Soma-se a isso, a complexidade do processo decisório governamental, que progressivamente se torna mais desafiador. Seu estudo é, então, cada vez mais relevante, ao permitir compreender as dinâmicas de poder e de negociação, bem como as influências que moldam os serviços e as políticas públicas, contribuindo, ainda, para identificar oportunidades de aprimoramento e promover uma governança mais efetiva e inclusiva.
Isto posto, este trabalho objetiva analisar as oportunidades e desafios propiciados pelo processo de decisão colegiada no setor público; mais especificamente, nos cursos de pós-graduação stricto sensu da UFMG. Para isso, conduziu-se um estudo de caso de abordagem qualitativa e natureza descritiva, a partir de análise documental e entrevistas semiestruturadas com 18 indivíduos de 4 programas de pós-graduação (PPG) da UFMG. Sob essa ótica, justifica-se por ampliar a discussão referente às decisões administrativas, especificamente, sobre processos decisórios coletivos em âmbito colegiado – tema ainda limitadamente trabalhado, porém, de grande relevância. Espera-se, ainda, que sirva de fundamento para a construção de uma referência para os processos participativos de tomada de decisão.
O restante do trabalho está organizado como segue: no tópico seguinte é apresentado o enquadramento teórico que aborda a evolução da administração pública no Brasil e contextualiza a tomada de decisão coletiva, apresentando, ainda, suas vantagens e desvantagens. Em seguida, justifica-se a escolha do caso e descreve-se a abordagem metodológica utilizada. As análises e discussões são apresentadas após, acompanhada pelas considerações finais e referências.
A Administração Pública no Brasil
A administração pública paulatinamente tem buscado se adaptar às necessidades do próprio Estado e de seus cidadãos, que progressivamente estão mais conscientes de seus direitos e da importância do controle das ações públicas, exigindo, assim, mais qualidade e transparência (Abrucio, 1997; Bresser-Pereira, 1996; Paula, 2005). Como resultado, mudanças têm sido realizadas de forma a acompanhar as transformações econômicas, sociais, administrativas, políticas e tecnológicas ocorridas na sociedade, visando garantir o interesse público e a democratização do Estado (Paula, 2005).

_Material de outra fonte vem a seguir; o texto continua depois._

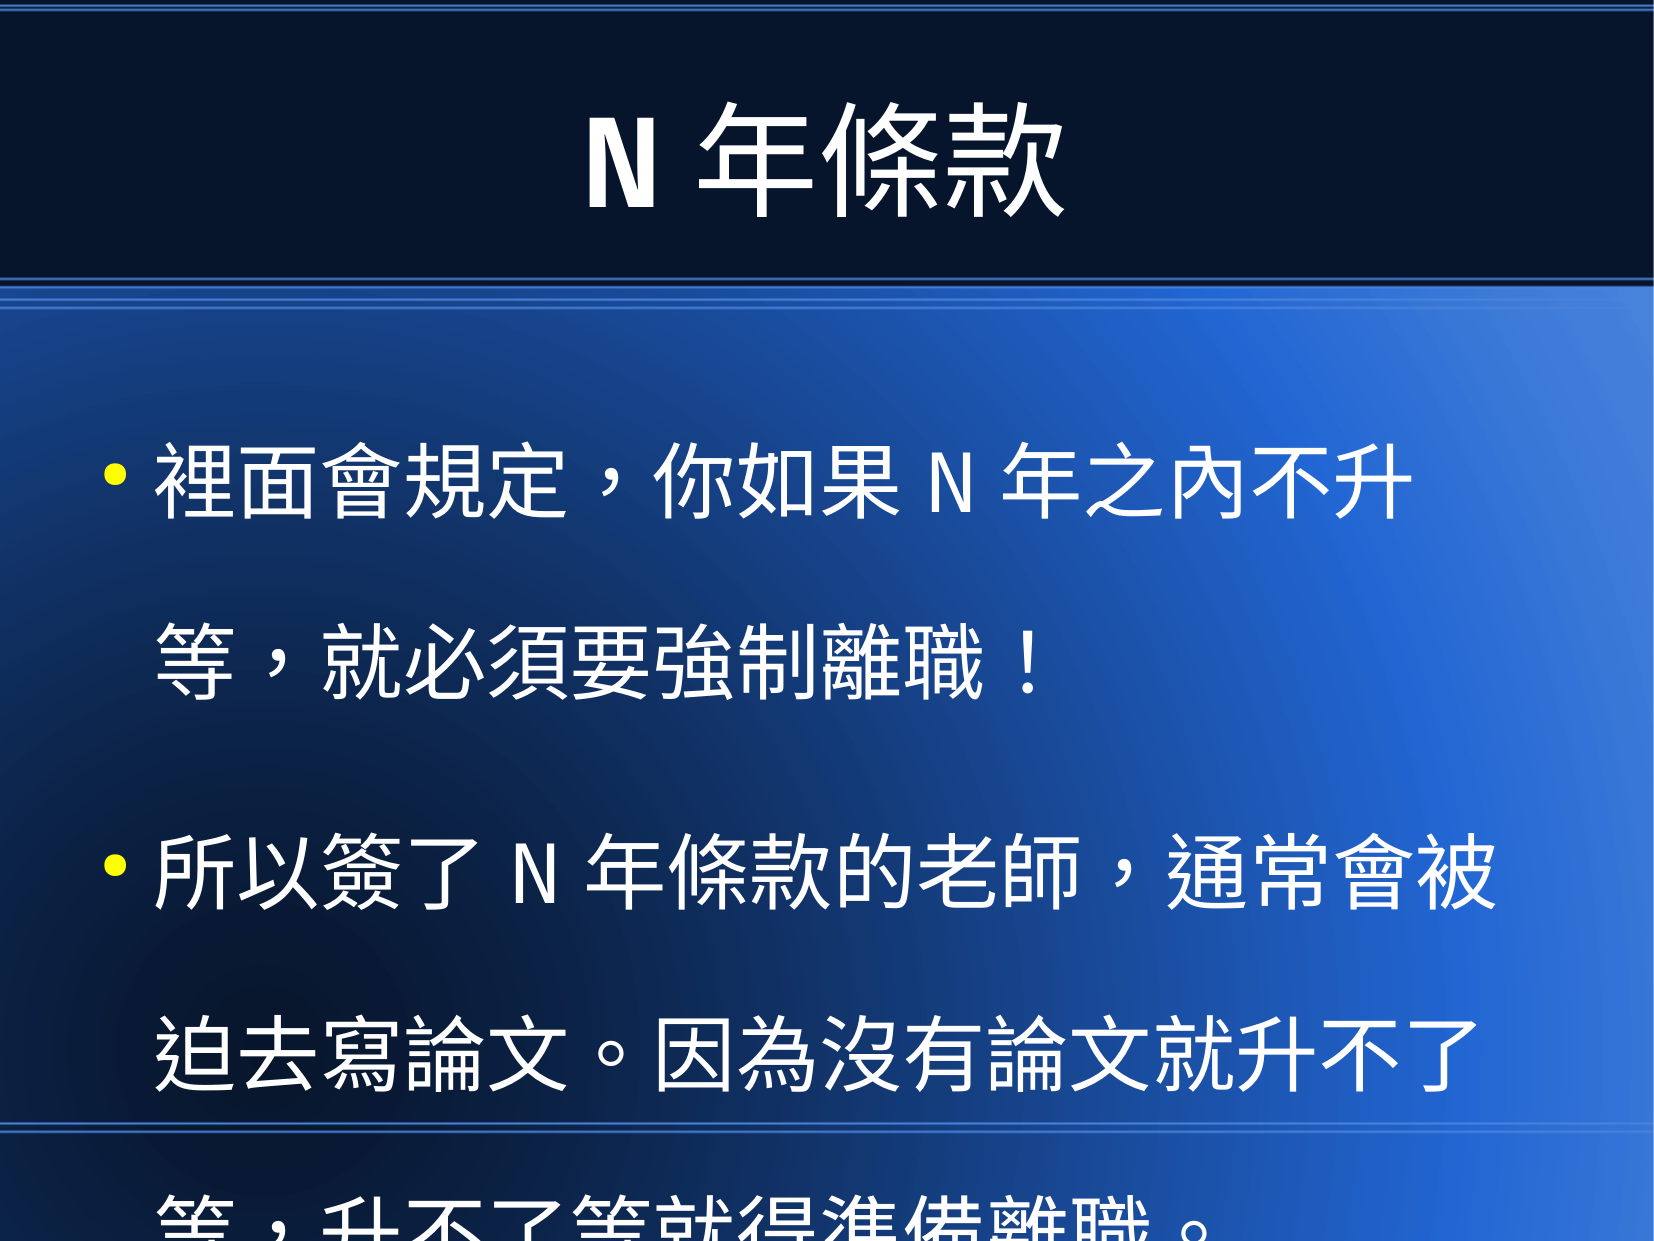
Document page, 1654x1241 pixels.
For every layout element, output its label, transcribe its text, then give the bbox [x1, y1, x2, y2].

title N年條款 [82, 49, 1571, 257]
list 裡面會規定，你如果N年之內不升等，就必須要強制離職！ 所以簽了N年條款的老師，通常會被迫去寫論文。因為沒有論文就升不了等，升不了等就得準備離職。 [82, 355, 1571, 1241]
picture [0, 0, 1654, 1241]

No entanto, a evolução das práticas governamentais ainda constitui um desafio (Paula, 2005), logo, analisar as características e cenário da administração pública do Brasil é parte importante para a compreensão das transformações ocorridas, e por conseguinte, para o aprimoramento da democracia e do bem-estar social.
É sabido que a administração pública brasileira perpassa por três modelos de gestão, são eles: patrimonialista, burocrático e gerencial, também conhecido como nova gestão pública (Bresser-Pereira, 1996), que convivem, concomitantemente, no aparato governamental, se adaptando, como na combinação da administração patrimonial tradicional e burocracia, originando o chamado patrimonialismo burocrático. Há, entretanto, momentos de sobressalto de uma lógica de gestão sobre outra (Paula, 2005).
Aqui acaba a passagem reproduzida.